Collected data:
##############################

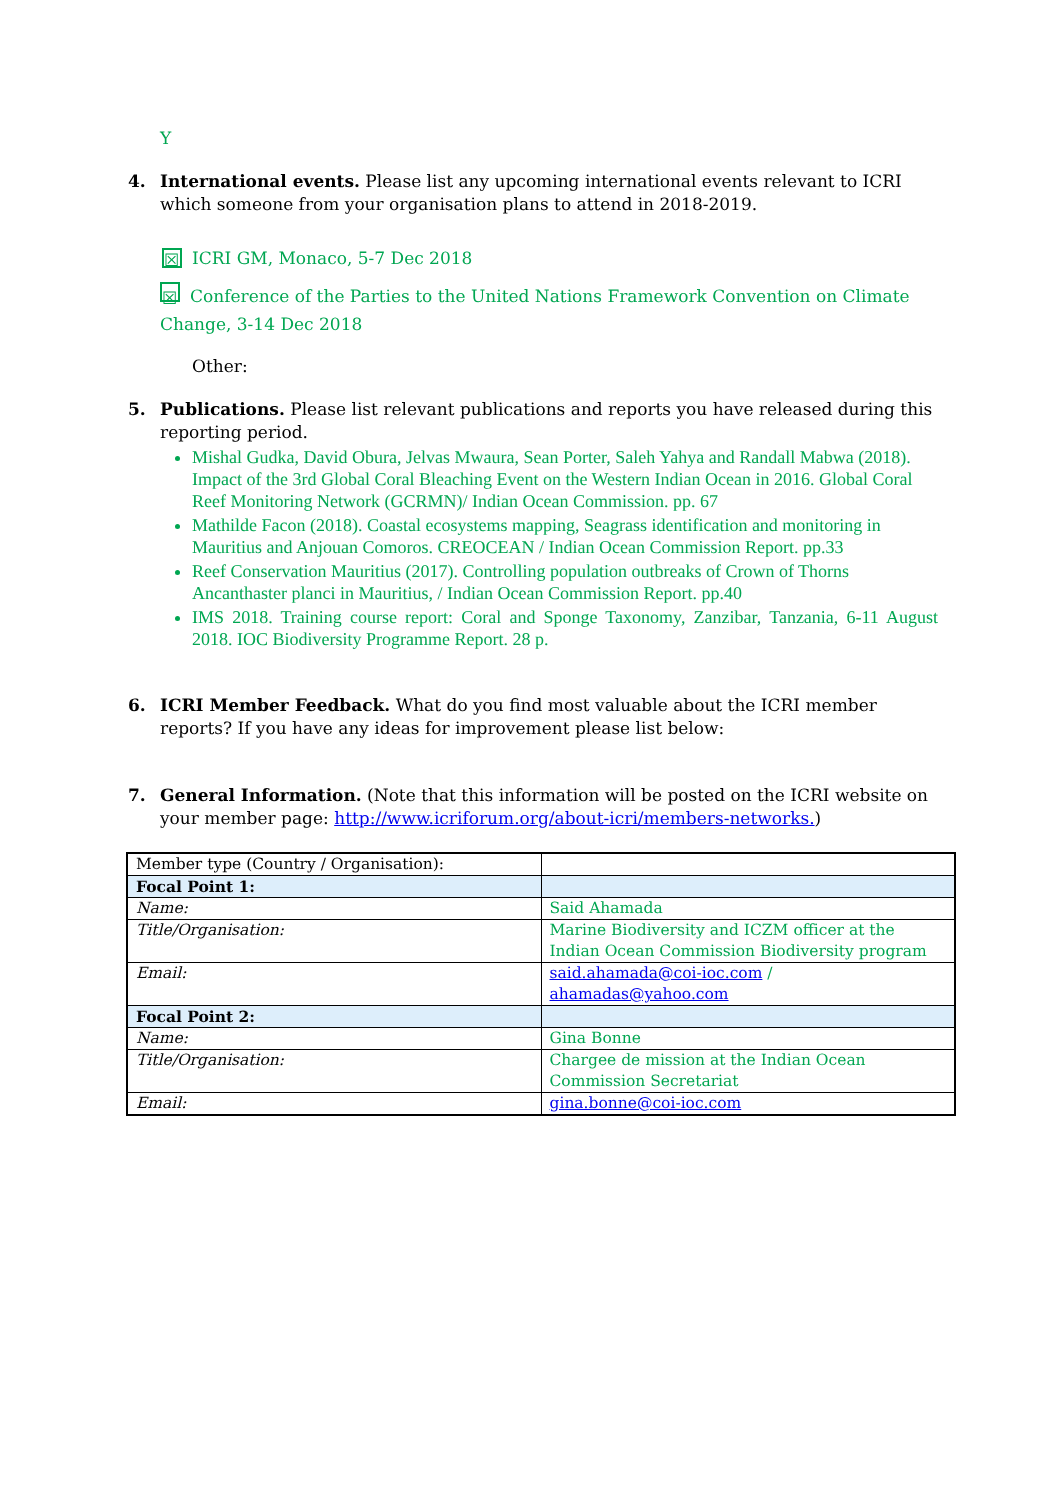Y
4. International events. Please list any upcoming international events relevant to ICRI which someone from your organisation plans to attend in 2018-2019.
☒ ICRI GM, Monaco, 5-7 Dec 2018
☒ Conference of the Parties to the United Nations Framework Convention on Climate Change, 3-14 Dec 2018
Other:
5. Publications. Please list relevant publications and reports you have released during this reporting period.
Mishal Gudka, David Obura, Jelvas Mwaura, Sean Porter, Saleh Yahya and Randall Mabwa (2018). Impact of the 3rd Global Coral Bleaching Event on the Western Indian Ocean in 2016. Global Coral Reef Monitoring Network (GCRMN)/ Indian Ocean Commission. pp. 67
Mathilde Facon (2018). Coastal ecosystems mapping, Seagrass identification and monitoring in Mauritius and Anjouan Comoros. CREOCEAN / Indian Ocean Commission Report. pp.33
Reef Conservation Mauritius (2017). Controlling population outbreaks of Crown of Thorns Ancanthaster planci in Mauritius, / Indian Ocean Commission Report. pp.40
IMS 2018. Training course report: Coral and Sponge Taxonomy, Zanzibar, Tanzania, 6-11 August 2018. IOC Biodiversity Programme Report. 28 p.
6. ICRI Member Feedback. What do you find most valuable about the ICRI member reports? If you have any ideas for improvement please list below:
7. General Information. (Note that this information will be posted on the ICRI website on your member page: http://www.icriforum.org/about-icri/members-networks.)
| Member type (Country / Organisation): | |
| Focal Point 1: | |
| Name: | Said Ahamada |
| Title/Organisation: | Marine Biodiversity and ICZM officer at the Indian Ocean Commission Biodiversity program |
| Email: | said.ahamada@coi-ioc.com / ahamadas@yahoo.com |
| Focal Point 2: | |
| Name: | Gina Bonne |
| Title/Organisation: | Chargee de mission at the Indian Ocean Commission Secretariat |
| Email: | gina.bonne@coi-ioc.com |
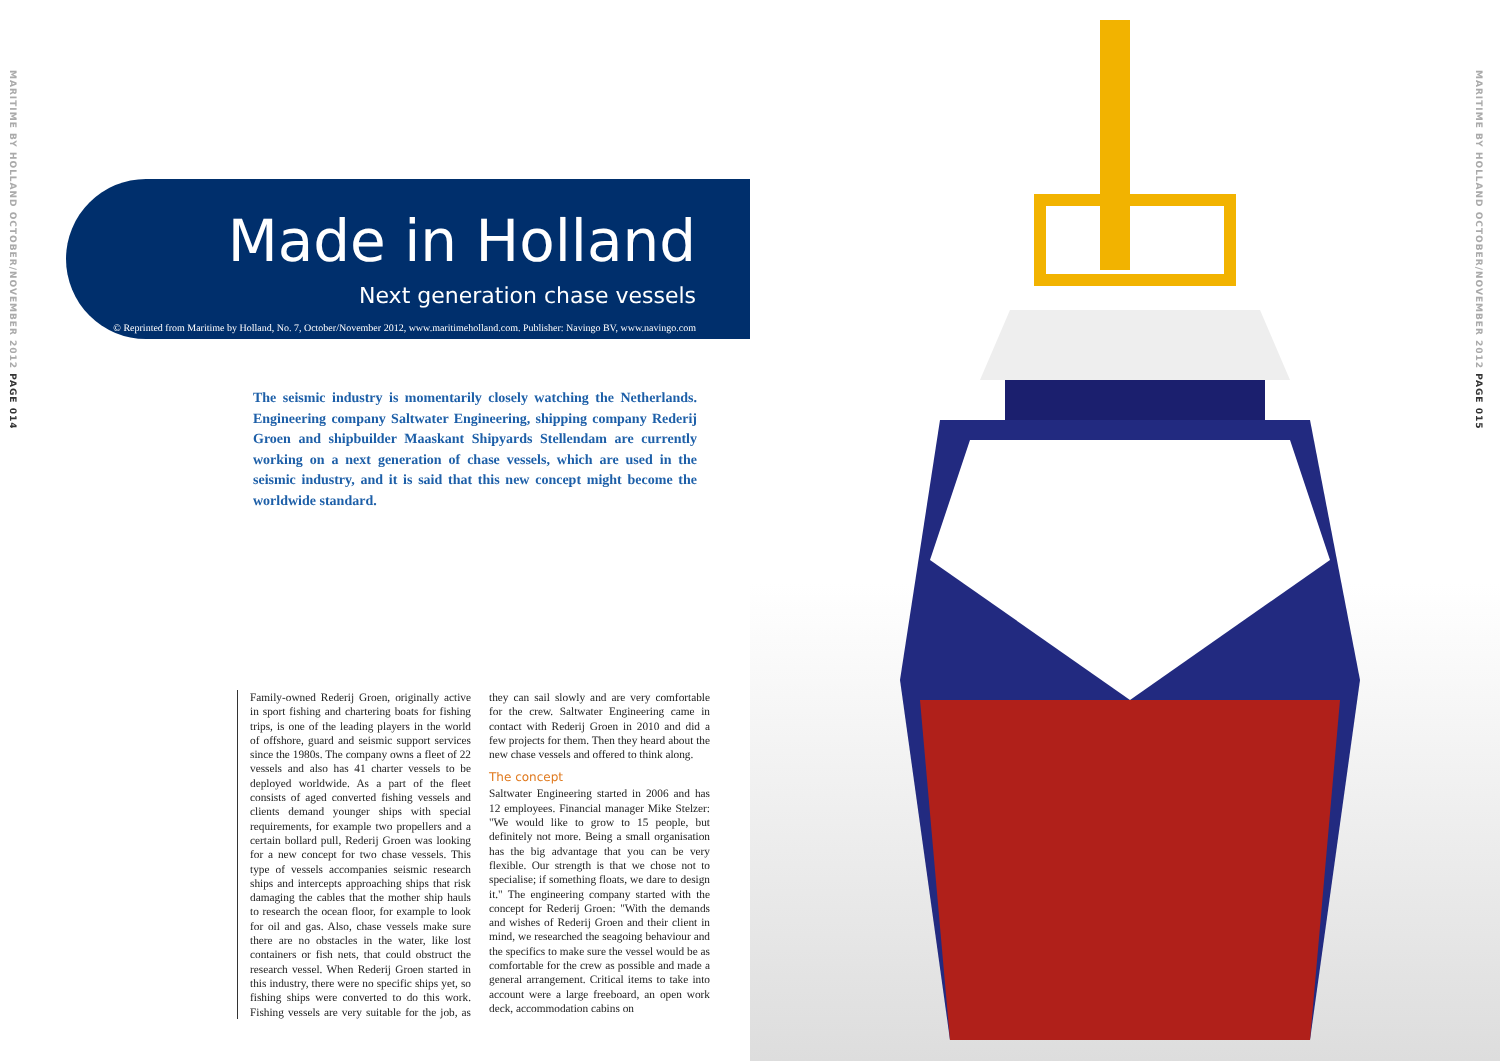MARITIME BY HOLLAND OCTOBER/NOVEMBER 2012 PAGE 014
Made in Holland
Next generation chase vessels
© Reprinted from Maritime by Holland, No. 7, October/November 2012, www.maritimeholland.com. Publisher: Navingo BV, www.navingo.com
The seismic industry is momentarily closely watching the Netherlands. Engineering company Saltwater Engineering, shipping company Rederij Groen and shipbuilder Maaskant Shipyards Stellendam are currently working on a next generation of chase vessels, which are used in the seismic industry, and it is said that this new concept might become the worldwide standard.
Family-owned Rederij Groen, originally active in sport fishing and chartering boats for fishing trips, is one of the leading players in the world of offshore, guard and seismic support services since the 1980s. The company owns a fleet of 22 vessels and also has 41 charter vessels to be deployed worldwide. As a part of the fleet consists of aged converted fishing vessels and clients demand younger ships with special requirements, for example two propellers and a certain bollard pull, Rederij Groen was looking for a new concept for two chase vessels. This type of vessels accompanies seismic research ships and intercepts approaching ships that risk damaging the cables that the mother ship hauls to research the ocean floor, for example to look for oil and gas. Also, chase vessels make sure there are no obstacles in the water, like lost containers or fish nets, that could obstruct the research vessel. When Rederij Groen started in this industry, there were no specific ships yet, so fishing ships were converted to do this work. Fishing vessels are very suitable for the job, as they can sail slowly and are very comfortable for the crew. Saltwater Engineering came in contact with Rederij Groen in 2010 and did a few projects for them. Then they heard about the new chase vessels and offered to think along.
The concept
Saltwater Engineering started in 2006 and has 12 employees. Financial manager Mike Stelzer: "We would like to grow to 15 people, but definitely not more. Being a small organisation has the big advantage that you can be very flexible. Our strength is that we chose not to specialise; if something floats, we dare to design it." The engineering company started with the concept for Rederij Groen: "With the demands and wishes of Rederij Groen and their client in mind, we researched the seagoing behaviour and the specifics to make sure the vessel would be as comfortable for the crew as possible and made a general arrangement. Critical items to take into account were a large freeboard, an open work deck, accommodation cabins on
MARITIME BY HOLLAND OCTOBER/NOVEMBER 2012 PAGE 015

##############################

### Problem details
Without including any pictures, please restate all the records exactly.

### Result for this task
Y
4. International events. Please list any upcoming international events relevant to ICRI which someone from your organisation plans to attend in 2018-2019.
☒ ICRI GM, Monaco, 5-7 Dec 2018
☒ Conference of the Parties to the United Nations Framework Convention on Climate Change, 3-14 Dec 2018
Other:
5. Publications. Please list relevant publications and reports you have released during this reporting period.
Mishal Gudka, David Obura, Jelvas Mwaura, Sean Porter, Saleh Yahya and Randall Mabwa (2018). Impact of the 3rd Global Coral Bleaching Event on the Western Indian Ocean in 2016. Global Coral Reef Monitoring Network (GCRMN)/ Indian Ocean Commission. pp. 67
Mathilde Facon (2018). Coastal ecosystems mapping, Seagrass identification and monitoring in Mauritius and Anjouan Comoros. CREOCEAN / Indian Ocean Commission Report. pp.33
Reef Conservation Mauritius (2017). Controlling population outbreaks of Crown of Thorns Ancanthaster planci in Mauritius, / Indian Ocean Commission Report. pp.40
IMS 2018. Training course report: Coral and Sponge Taxonomy, Zanzibar, Tanzania, 6-11 August 2018. IOC Biodiversity Programme Report. 28 p.
6. ICRI Member Feedback. What do you find most valuable about the ICRI member reports? If you have any ideas for improvement please list below:
7. General Information. (Note that this information will be posted on the ICRI website on your member page: http://www.icriforum.org/about-icri/members-networks.)
| Member type (Country / Organisation): | |
| Focal Point 1: | |
| Name: | Said Ahamada |
| Title/Organisation: | Marine Biodiversity and ICZM officer at the Indian Ocean Commission Biodiversity program |
| Email: | said.ahamada@coi-ioc.com / ahamadas@yahoo.com |
| Focal Point 2: | |
| Name: | Gina Bonne |
| Title/Organisation: | Chargee de mission at the Indian Ocean Commission Secretariat |
| Email: | gina.bonne@coi-ioc.com |
MARITIME BY HOLLAND OCTOBER/NOVEMBER 2012 PAGE 014
Made in Holland
Next generation chase vessels
© Reprinted from Maritime by Holland, No. 7, October/November 2012, www.maritimeholland.com. Publisher: Navingo BV, www.navingo.com
The seismic industry is momentarily closely watching the Netherlands. Engineering company Saltwater Engineering, shipping company Rederij Groen and shipbuilder Maaskant Shipyards Stellendam are currently working on a next generation of chase vessels, which are used in the seismic industry, and it is said that this new concept might become the worldwide standard.
Family-owned Rederij Groen, originally active in sport fishing and chartering boats for fishing trips, is one of the leading players in the world of offshore, guard and seismic support services since the 1980s. The company owns a fleet of 22 vessels and also has 41 charter vessels to be deployed worldwide. As a part of the fleet consists of aged converted fishing vessels and clients demand younger ships with special requirements, for example two propellers and a certain bollard pull, Rederij Groen was looking for a new concept for two chase vessels. This type of vessels accompanies seismic research ships and intercepts approaching ships that risk damaging the cables that the mother ship hauls to research the ocean floor, for example to look for oil and gas. Also, chase vessels make sure there are no obstacles in the water, like lost containers or fish nets, that could obstruct the research vessel. When Rederij Groen started in this industry, there were no specific ships yet, so fishing ships were converted to do this work. Fishing vessels are very suitable for the job, as they can sail slowly and are very comfortable for the crew. Saltwater Engineering came in contact with Rederij Groen in 2010 and did a few projects for them. Then they heard about the new chase vessels and offered to think along.
The concept
Saltwater Engineering started in 2006 and has 12 employees. Financial manager Mike Stelzer: "We would like to grow to 15 people, but definitely not more. Being a small organisation has the big advantage that you can be very flexible. Our strength is that we chose not to specialise; if something floats, we dare to design it." The engineering company started with the concept for Rederij Groen: "With the demands and wishes of Rederij Groen and their client in mind, we researched the seagoing behaviour and the specifics to make sure the vessel would be as comfortable for the crew as possible and made a general arrangement. Critical items to take into account were a large freeboard, an open work deck, accommodation cabins on
MARITIME BY HOLLAND OCTOBER/NOVEMBER 2012 PAGE 015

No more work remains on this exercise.